Nothing is more important to us on Earth than the Sun. Without the Sun’s heat and light, the Earth would be a lifeless ball of ice-coated rock. The Sun gives energy to the growing green plants that provide the food and oxygen for life on Earth.
The Sun, Moon, celestial bodies, and stars are continually streaming information our way. But it is up to us to listen. This information may come through our logical mind, but we will feel it impacts more often than not.
For example, on a sunny day, our mood is lightened. Or during a Full Moon, we may feel an emotional stirring or undercurrent. Those who work in health care or with children can attest to this.
The lunar theory, otherwise known as the lunar effect, is the idea that there’s some correlation between moon cycles and human behavior.
We’re living in seemingly dark times.
There’s tons of confusion and uncertainty.

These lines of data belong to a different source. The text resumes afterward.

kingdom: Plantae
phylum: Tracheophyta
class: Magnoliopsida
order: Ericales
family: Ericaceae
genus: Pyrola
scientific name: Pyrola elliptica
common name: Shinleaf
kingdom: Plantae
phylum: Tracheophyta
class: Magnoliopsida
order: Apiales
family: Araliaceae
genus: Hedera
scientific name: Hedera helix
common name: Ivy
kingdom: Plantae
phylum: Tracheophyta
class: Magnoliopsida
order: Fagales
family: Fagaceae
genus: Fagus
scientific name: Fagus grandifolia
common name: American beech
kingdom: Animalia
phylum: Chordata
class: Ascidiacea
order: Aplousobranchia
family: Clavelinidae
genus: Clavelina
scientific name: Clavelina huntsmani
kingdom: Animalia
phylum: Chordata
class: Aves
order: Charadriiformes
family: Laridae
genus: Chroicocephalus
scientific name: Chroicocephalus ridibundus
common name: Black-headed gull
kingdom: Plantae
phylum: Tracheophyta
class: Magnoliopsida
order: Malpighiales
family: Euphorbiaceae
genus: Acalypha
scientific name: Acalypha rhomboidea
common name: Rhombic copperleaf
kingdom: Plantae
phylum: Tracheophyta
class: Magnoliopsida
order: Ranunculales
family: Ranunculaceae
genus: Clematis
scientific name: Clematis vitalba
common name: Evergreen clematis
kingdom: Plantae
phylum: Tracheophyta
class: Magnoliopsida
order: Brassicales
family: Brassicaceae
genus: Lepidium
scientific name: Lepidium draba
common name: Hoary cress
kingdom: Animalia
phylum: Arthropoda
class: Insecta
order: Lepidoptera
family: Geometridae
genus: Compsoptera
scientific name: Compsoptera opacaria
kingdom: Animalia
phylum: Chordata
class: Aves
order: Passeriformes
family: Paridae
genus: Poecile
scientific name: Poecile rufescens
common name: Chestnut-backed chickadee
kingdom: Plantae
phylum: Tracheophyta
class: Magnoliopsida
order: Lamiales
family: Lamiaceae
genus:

We’re learning at an exponential rate.
We are responsible for doing better. These demands put pressure on us, and as humans, we often crack under that force.
What if we start by taking in the moon’s light or spending some time in the Sun?
What if we took the time to turn off our screens and tune into nature’s symphony of information just waiting to be received?
Serendipity is moving with the seasons
Nature has a plan. There’s a force of life that flows throughout every living thing. There’s a magic in creation.
We all want to live our lives in tune with serendipity. We all want things to work out miraculously, but getting there is easier said than done.
We are extensions of the Earth. We are living breathing beings, and we can reclaim our cyclical natures. Instead of moving forward faster, what if we took time and relaxed into the seasons of life?
We must take in the information around us and do the best with what we have — then know when to wait for our next move.
It’s not always springtime. Just like winter doesn’t last forever. By adapting to the information we are given, we have a better chance of capturing serendipity.
Like nighttime, darkness is always going to return. Ignorance can’t be banished. But we can make a plan for how to interact with it.
Darkness isn’t there
“There is no darkness anywhere; you cannot find it; it is simply an absence of light.” — Osho, Tantra: The Supreme Understanding
The question is not how to stop the darkness and ignorance. It’s what are we bringing to light?
Every person will have blind spots. It's impossible to know everything, or to be everything. However, appreciating where we are empty if the first step towards filling ourselvs up. If we can look at our own darkness, we shine light on it. However, it's usually way easier to ignore our blind spots, but imagine if we did that while driving? We would end up in an accident.
It's so crucial to take in the full view of ourselves, our lives and the world around. When we accept the good and the bad, we can act from an informed place.
Darkness is an absence of something, and the only way to fill this space is to offer our information, our light. Just by being alive, we are doing this. We are learning, growing, and expanding.
We are illuminating the world through our personal journeys.
When we are willing to shine a light within ourselves, there is much information to uncover. When we are eager to look inwards, we unlock our potential.
When we choose to come together and share this information, collective illumination is inevitable.
So yes, we could say these are scary times to be alive. For some, this is entirely true. Or we can acknowledge all that we are bringing to the world. We can take responsibility to fill the darkness with our light and boldly step into this new era of humanity. Life is full of potential, but we have to choose to turn on the light.